Many of our current procurement processes thus frequently act as a barrier to innovation.

Those more curious clients who are clear about their overall objectives can win most from innovation. If they are prepared to risk trialling new techniques or products, while carefully measuring the outcome, there is much to be gained for them, on their projects, and on subsequent ones too.

And “clients” should be seen more holistically – in principle Crossrail Line 1 is a single project, but Transport for London has had the vision to establish a tunnelling academy in parallel, so that longer term benefits accrue.  All the main asset owning clients should be instigating long term programmes of research to enable them to meet their fundamental business objectives at lower cost and more reliably – hence an asset owner whose operations are afflicted with routine failures that occur apparently at random should have a long-term vision and concerted research programme as to how such events can be minimised to a carefully thought out limit of tolerance.

Vision and clarity of long term business objectives are needed, plus a willingness to instigate programme of research that transcend short term share fluctuations and tribulations, management trends and even the careers of their staff.

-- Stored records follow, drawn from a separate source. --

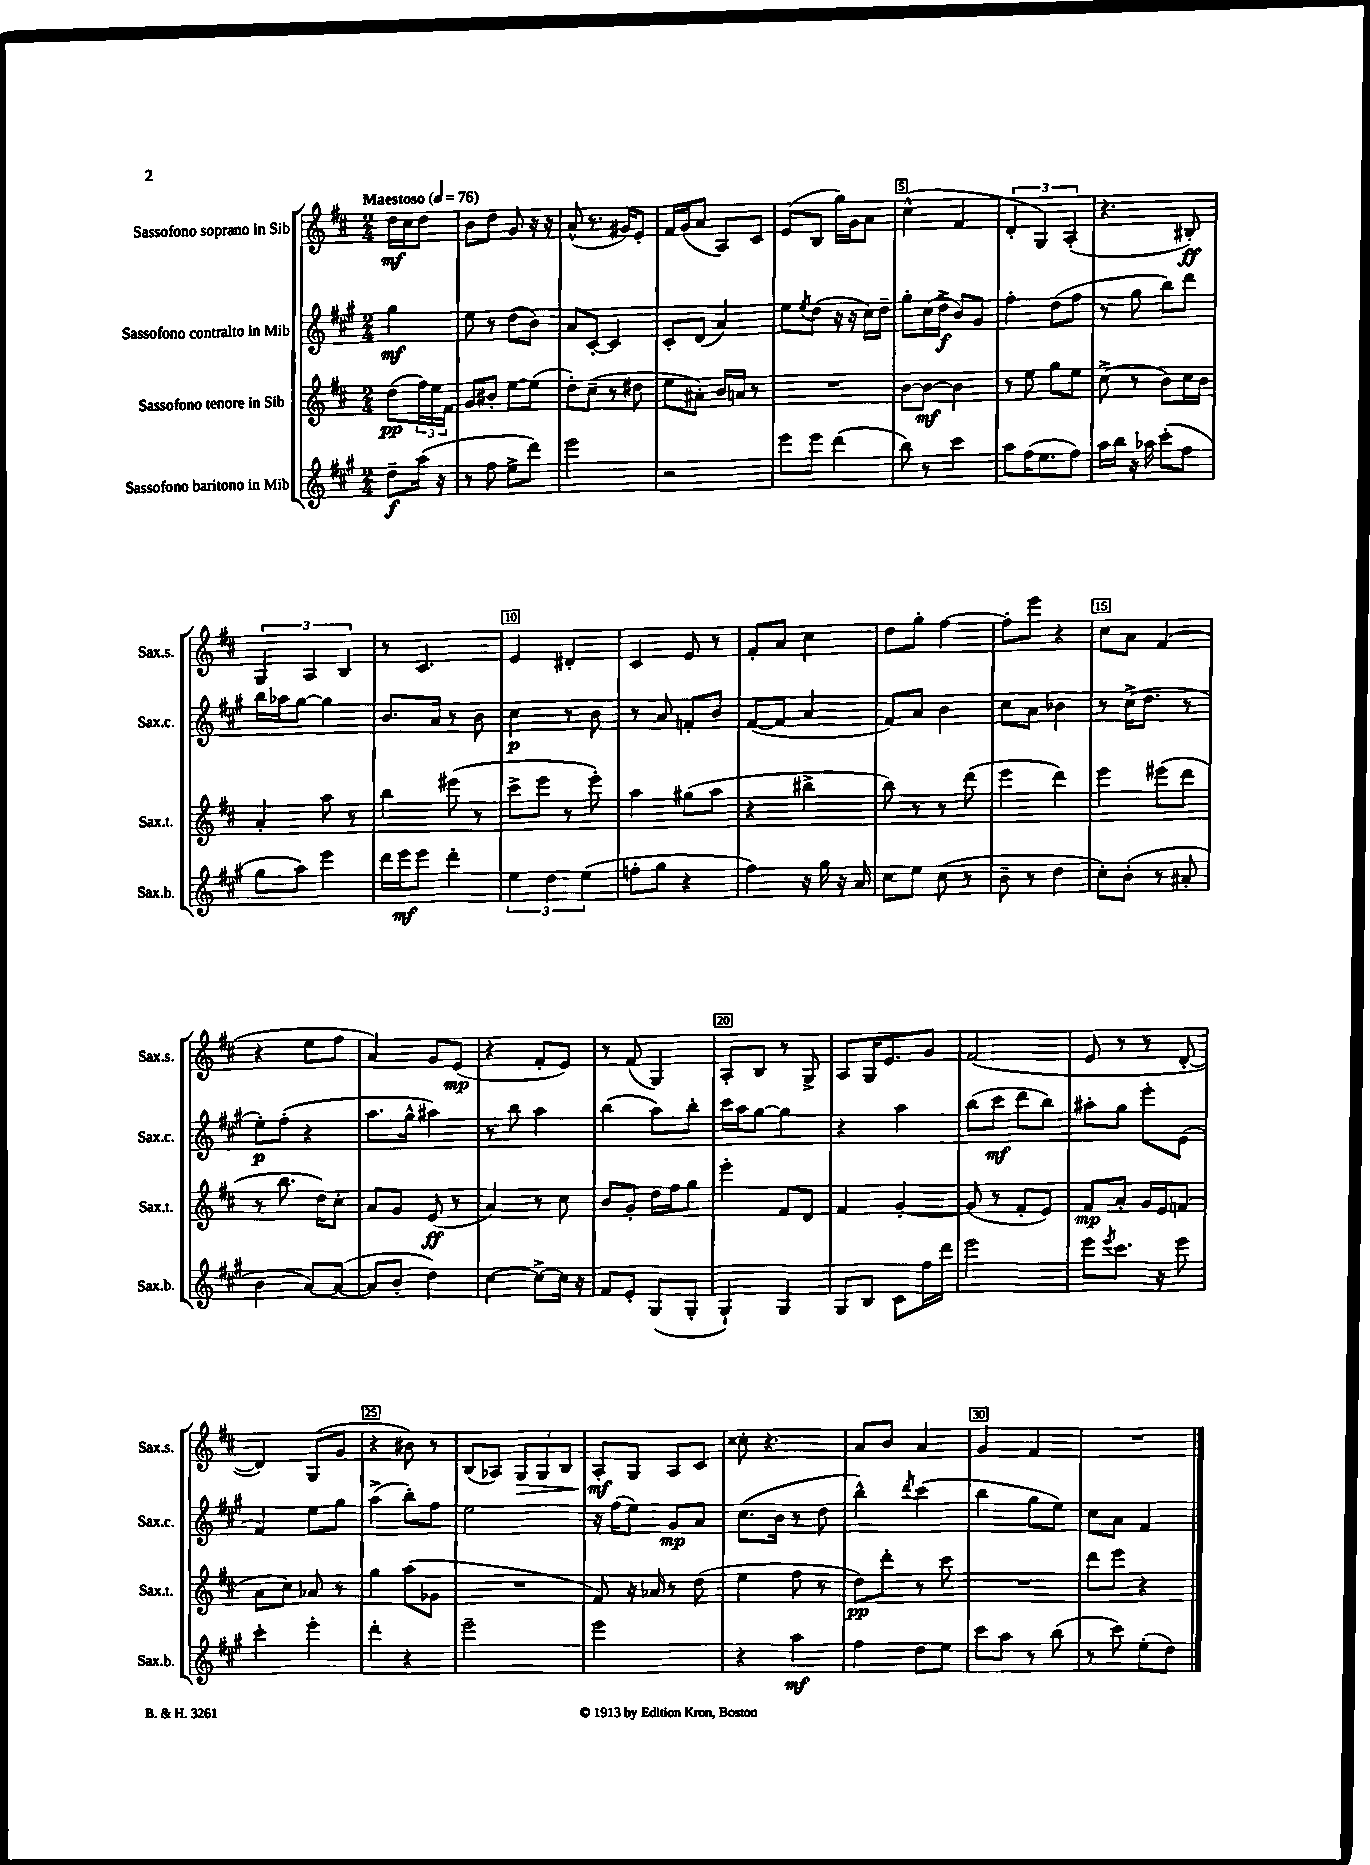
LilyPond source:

<<
\new StaffGroup <<
\new Staff = "s0" \with { instrumentName = "Sassofono soprano in Sib" shortInstrumentName = "Sax.s." } {
    \clef treble \key d \major \numericTimeSignature \time 2/4 \partial 4 \tempo "Maestoso" 4 = 76
    d''16\mf cis''16 d''8 |
    b'8 d''8 g'8 r16 r16 |
    a'8-^( r8. gis'16) e'8-. |
    fis'16 g'16( a'8 a8) cis'8 |
    e'8( b8 g''16) g'16 a'8 |
    cis''4-^( fis'4 |
    \tuplet 3/2 { d'4-. g4) a4-.( } |
    r4. bis8-.\ff) |
    \tuplet 3/2 { g4 a4 b4 } |
    r8 cis'4. |
    e'4 dis'4-. |
    cis'4 e'8 r8 |
    fis'8-. a'8 cis''4 |
    d''8 g''8-. fis''4~ |
    fis''8-. e'''8 r4 |
    cis''8 a'8 fis'4( |
    r4 e''8 fis''8 |
    a'4) g'8 e'8\mp( |
    r4 fis'8-. e'8) |
    r8 fis'8( g4) |
    a8-. b8 r8 g8-> |
    a8 g16 e'8. g'8 |
    fis'2( |
    e'8 r8 r8 d'8~-. |
    d'4) g8( g'8 |
    r4 bis'8) r8 |
    b8( aes8) \tuplet 3/2 { g8\> g8 b8 } |
    a8-.\mf\! g8 a8 cis'8 |
    cisis''8-. r4. |
    a'8 b'8 a'4 |
    g'4 fis'4 |
    R2 \bar "|." |
}
\new Staff = "s1" \with { instrumentName = "Sassofono contralto in Mib" shortInstrumentName = "Sax.c." } {
    \clef treble \key a \major \numericTimeSignature \time 2/4 \partial 4
    gis''4\mf |
    e''8 r8 d''8( b'8) |
    a'8 cis'8~-. cis'4 |
    cis'8-. d'8( a'4) |
    e''8 \acciaccatura { e''8 } d''8( r16 r16 cis''16) d''16-- |
    gis''8-. cis''16( d''16->\f b'8) gis'8 |
    fis''4-. d''8( fis''8 |
    r8 gis''8 b''8) d'''8 |
    b''16 aes''16 gis''8~ gis''4 |
    b'8. a'16 r8 b'8 |
    cis''4\p r8 b'8 |
    r8 a'8 f'8-. b'8 |
    fis'8~( fis'8 a'4 |
    fis'8) a'8 b'4 |
    cis''8 a'8 bes'4 |
    r8 cis''16->( d''8. r8 |
    e''8-.\p) fis''8-.( r4 |
    a''8. gis''16-^ ais''4) |
    r8 b''8 a''4 |
    b''4( a''8) b''8-. |
    cis'''16 a''16 gis''8~ gis''4 |
    r4 a''4 |
    b''8( cis'''8\mf d'''8 b''8) |
    ais''8-. gis''8 e'''8-. e'8( |
    fis'4) e''8 gis''8 |
    a''4->( b''8-.) fis''8 |
    e''2 |
    r16 fis''16( e''8) gis'8\mp a'8 |
    cis''8.( b'16 r8 d''8 |
    b''4-^) \acciaccatura { d'''8 } cis'''4( |
    b''4 gis''8 e''8) |
    cis''8 a'8 fis'4 \bar "|." |
}
\new Staff = "s2" \with { instrumentName = "Sassofono tenore in Sib" shortInstrumentName = "Sax.t." } {
    \clef treble \key d \major \numericTimeSignature \time 2/4 \partial 4
    d''8\pp( \tuplet 3/2 { fis''16) e''16 fis'16 } |
    g'8 bis'8-. e''8~ e''8( |
    d''8-.) cis''8--( r8 dis''8 |
    e''8 ais'8-.) b'16 a'16 r8 |
    R2 |
    b'8~ b'8~\mf b'4 |
    r8 e''8 g''8 e''8 |
    cis''8->( r8 b'8) cis''16 b'16 |
    a'4-. a''8 r8 |
    b''4 eis'''8( r8 |
    cis'''8-> e'''8 r8 e'''8-.) |
    a''4 gis''8( a''8 |
    r4 bis''4-> |
    b''8) r8 r8 d'''8( |
    e'''4 d'''4) |
    e'''4 eis'''8( d'''8 |
    r8 b''8. d''16) cis''8-. |
    a'8 g'8 e'8\ff( r8 |
    a'4) r8 cis''8 |
    b'8 g'8-. d''16 fis''16 g''8 |
    e'''4-. fis'8 d'8 |
    fis'4 g'4~-. |
    g'8( r8 fis'8-. e'8) |
    fis'8\mp a'8-. g'16 e'16 f'8( |
    a'8 cis''8) aes'8 r8 |
    g''4 a''8( ges'8 |
    R2 |
    fis'8) r16 aes'16 r8 d''8( |
    e''4 fis''8 r8 |
    d''8\pp) d'''8-. r8 cis'''8 |
    R2 |
    d'''8 e'''8 r4 \bar "|." |
}
\new Staff = "s3" \with { instrumentName = "Sassofono baritono in Mib" shortInstrumentName = "Sax.b." } {
    \clef treble \key a \major \numericTimeSignature \time 2/4 \partial 4
    d''8--\f a''16( r16 |
    r8 fis''8 e''8-> d'''8) |
    e'''2 |
    r2 |
    e'''8 e'''8 d'''4( |
    b''8) r8 cis'''4 |
    a''8 fis''16( e''8. fis''8) |
    a''16 b''16 r16 aes''16 cis'''8-.( fis''8 |
    gis''8 a''8) e'''4 |
    d'''16 e'''16\mf e'''8 d'''4-. |
    \tuplet 3/2 { e''4 d''4 e''4( } |
    f''8-. gis''8 r4 |
    fis''4) r16 gis''16 r16 a'16 |
    cis''8 e''8 cis''8( r8 |
    b'8-- r8 d''4 |
    cis''8-.) b'8-.( r8 ais'8-. |
    b'4 a'8~) a'8~( |
    a'8 b'8-. d''4) |
    cis''4~ cis''8~-> cis''16 r16 |
    fis'8 e'8-. gis8( gis8-. |
    gis4-!) gis4 |
    gis8 b8 cis'8 fis''16 d'''16 |
    e'''2 |
    e'''8 \acciaccatura { e'''8 } cis'''8. r16 e'''8 |
    cis'''4-. e'''4-. |
    d'''4-. r4 |
    e'''2-- |
    e'''2 |
    r4 a''4\mf |
    fis''4 d''8 e''8 |
    cis'''8 a''8 r8 b''8( |
    r8 cis'''8) e''8-.( d''8) \bar "|." |
}
>>
>>
\layout { \context { \Score \override BarNumber.break-visibility = ##(#f #t #t) barNumberVisibility = #(every-nth-bar-number-visible 5) \override BarNumber.stencil = #(make-stencil-boxer 0.1 0.3 ly:text-interface::print) } }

Many infrastructure asset owning bodies face very similar challenges in improving what they do over time. They may find it more efficient to share and even to unify their goals and to pool their resources to force those longer term industry trends, into a broad research road-map. The Green Construction Board’s pan-industry statement of endorsement for the Infrastructure Carbon Review could provide a model for such collaboration, although it remains to be seen how such common research can be coordinated and disseminated.

Einstein said that insanity is “doing the same thing over and over again and expecting different results”. We can limit innovation, and instead trust to good fortune that our projects will be delivered increasingly more reliably, more cheaply, more rapidly, more safely and with lower carbon. That would be insanity!